We may assume that most revolutions have been isolated and will remain so (therefore, not being a priori the best testing grounds). Emergency situations and Civil Wars naturally provoke excepcional situations in which rights and freedoms are suspended. But suspensions are taken at a cost. Sometimes, they might be inevitable to upkeep the socialist character of a revolution (if Kroshtadt´s program of free elections to the soviets had been carried out, do you think a bolshevik mayority would have been the result?).
On the other hand, and while competing with internatinal capitalism, any legal opposition parties will probably be funded and infiltratesd by reformist counterrevolutionary elements... There are no easy answers to problems I fear.
Let us hope the future is better than the past. We don´t seem to have any good examples to look up to today, allthough to my knoledge, the Bolivarian Republic is doing a great job in Venezuela...

 
At 9:49 am, Blogger Snowball said...

Cheers for the comments people.

If people want a cheaper explanation of the German revolution, then Chris Harman's 'The Lost Revolution' is excellent. See also Victor Serge's 'Eyewitness to the German revolution'.

Fraverno - you seem to be sort of suggesting that revolutionary Marxist politics (unless developed under the condition of dictatorship) is doomed to end up with either bureaucratic social democratic parties (as with the SDF - and indeed most western Communist Parties after WWII) or irrelevant sectarian sects (as with some sections of the Trotskyist movement).

Actually, this is to fall into a (mis)conception of Leninism, which in its theory and practice under Lenin himself was anything but being about an all-knowing Party bringing 'knowledge' to the working class 'from without' (as the caricature of Lenin's What is to be done? (WITBD) has it).

In fact, a new study of Lenin's WITBD by Lars Lih is reviewed in the latest International Socialism journal by Paul Blackledge:

http://www.isj.org.uk/index.php4?id=218&issue=111

It shows that Lenin was concerned in WITBD above all with building an organisation that could match the tasks being set for socialists by the Russian working class - and that the need for a revolutionary party emerges from the needs of the class struggle itself (the fact that class consciousness is always uneven). The vision of revolutionary organisation that Lenin stemmed from his faith in democracy - and his belief that any worker had the potential to run society far better than any bourgeois politician, that as he would put it later, 'every cook can govern.'

 
At 9:45 pm, Blogger ygkpd said...

Snowball - I think you summed up in a couple of sentences what my brain was trying to grasp over several posts. Dammit!
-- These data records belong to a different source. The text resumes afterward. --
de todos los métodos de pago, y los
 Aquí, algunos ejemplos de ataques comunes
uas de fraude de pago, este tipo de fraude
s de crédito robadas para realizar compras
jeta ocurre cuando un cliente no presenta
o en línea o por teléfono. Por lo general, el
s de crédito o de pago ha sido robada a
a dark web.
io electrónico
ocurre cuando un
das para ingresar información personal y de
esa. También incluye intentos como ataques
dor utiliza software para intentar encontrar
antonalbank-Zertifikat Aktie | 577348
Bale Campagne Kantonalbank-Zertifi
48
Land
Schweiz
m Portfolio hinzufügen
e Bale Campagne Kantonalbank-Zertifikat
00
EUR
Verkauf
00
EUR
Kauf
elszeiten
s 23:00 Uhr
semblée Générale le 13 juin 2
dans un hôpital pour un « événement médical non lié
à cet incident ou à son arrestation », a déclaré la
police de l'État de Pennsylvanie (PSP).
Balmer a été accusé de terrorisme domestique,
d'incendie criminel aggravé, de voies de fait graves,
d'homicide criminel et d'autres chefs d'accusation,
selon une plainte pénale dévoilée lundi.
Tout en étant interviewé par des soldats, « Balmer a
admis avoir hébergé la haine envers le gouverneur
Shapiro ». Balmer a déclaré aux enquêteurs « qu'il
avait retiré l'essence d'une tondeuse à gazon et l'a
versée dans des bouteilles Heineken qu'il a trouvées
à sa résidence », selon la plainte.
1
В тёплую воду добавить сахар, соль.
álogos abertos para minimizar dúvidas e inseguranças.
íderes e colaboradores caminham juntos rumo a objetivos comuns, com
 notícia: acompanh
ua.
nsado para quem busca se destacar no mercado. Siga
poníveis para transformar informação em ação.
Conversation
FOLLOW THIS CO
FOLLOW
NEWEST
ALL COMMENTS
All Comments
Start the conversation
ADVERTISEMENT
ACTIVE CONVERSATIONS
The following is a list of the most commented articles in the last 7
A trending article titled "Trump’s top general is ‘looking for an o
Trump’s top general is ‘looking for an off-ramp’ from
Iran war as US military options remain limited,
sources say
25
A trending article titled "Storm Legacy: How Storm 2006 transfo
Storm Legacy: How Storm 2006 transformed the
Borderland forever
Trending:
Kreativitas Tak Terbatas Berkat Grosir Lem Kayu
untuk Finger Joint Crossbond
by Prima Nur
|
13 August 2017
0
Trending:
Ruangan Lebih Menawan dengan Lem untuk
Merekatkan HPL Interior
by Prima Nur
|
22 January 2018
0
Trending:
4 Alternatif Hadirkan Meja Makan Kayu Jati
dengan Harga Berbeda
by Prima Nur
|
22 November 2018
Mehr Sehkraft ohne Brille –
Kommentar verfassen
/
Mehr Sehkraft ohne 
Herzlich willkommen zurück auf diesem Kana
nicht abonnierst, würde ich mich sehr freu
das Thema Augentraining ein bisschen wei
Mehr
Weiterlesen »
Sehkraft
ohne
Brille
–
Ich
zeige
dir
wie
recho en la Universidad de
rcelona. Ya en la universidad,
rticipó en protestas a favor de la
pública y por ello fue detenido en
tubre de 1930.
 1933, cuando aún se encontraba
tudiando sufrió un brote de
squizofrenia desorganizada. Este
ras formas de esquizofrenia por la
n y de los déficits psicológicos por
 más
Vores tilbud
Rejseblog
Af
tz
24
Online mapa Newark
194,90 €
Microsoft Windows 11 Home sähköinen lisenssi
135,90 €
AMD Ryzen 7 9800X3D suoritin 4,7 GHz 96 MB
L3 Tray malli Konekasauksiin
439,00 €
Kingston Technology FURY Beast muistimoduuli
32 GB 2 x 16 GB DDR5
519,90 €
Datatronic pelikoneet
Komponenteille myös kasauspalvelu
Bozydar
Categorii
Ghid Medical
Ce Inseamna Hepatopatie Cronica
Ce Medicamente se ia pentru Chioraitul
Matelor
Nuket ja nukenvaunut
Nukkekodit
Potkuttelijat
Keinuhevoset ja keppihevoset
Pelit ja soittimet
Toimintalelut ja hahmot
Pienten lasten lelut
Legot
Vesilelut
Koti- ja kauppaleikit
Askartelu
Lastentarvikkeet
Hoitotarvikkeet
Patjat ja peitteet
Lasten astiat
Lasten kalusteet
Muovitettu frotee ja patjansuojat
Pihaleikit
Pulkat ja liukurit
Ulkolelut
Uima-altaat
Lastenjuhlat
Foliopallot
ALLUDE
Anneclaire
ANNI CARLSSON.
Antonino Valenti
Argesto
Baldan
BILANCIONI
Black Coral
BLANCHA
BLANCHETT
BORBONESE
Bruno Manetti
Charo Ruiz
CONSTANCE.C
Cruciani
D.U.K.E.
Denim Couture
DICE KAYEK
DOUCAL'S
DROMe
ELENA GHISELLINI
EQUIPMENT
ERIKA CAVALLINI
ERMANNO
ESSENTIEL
I have a copy of the Lost Revolution sitting on my shelf, but I have yet to get past the first chapter. It was probably not the best choice for the second book I bought after joining the IS (the first being State Capitalism in Russia which was an enlightening but tough first read).

I have yet to read Paul Blackledge's piece, but I found Megan Trudell's "Hidden History of US Radicalism" fantastic. It is the type of concise, detailed but accessible history that we can't have enough of (we have hardly any of it in Canada). Meshing it with the debates outlined by Thomas Frank makes it very relevant, since it is the most popular recent attempt to understand contradictory consciousness in the American working class (it went #1 in America and Canada). Makes me wonder why it was published in Britain instead of over here. A good review of the book was made by the American ISO's magazine, found here - it is also quite prescient in its criticisms of Frank, now that South Dakota has outlawed abortion (something Frank said the Right couldn't win).

For me at least, ISJ 111 is the best issue I've read (although I only started with #99).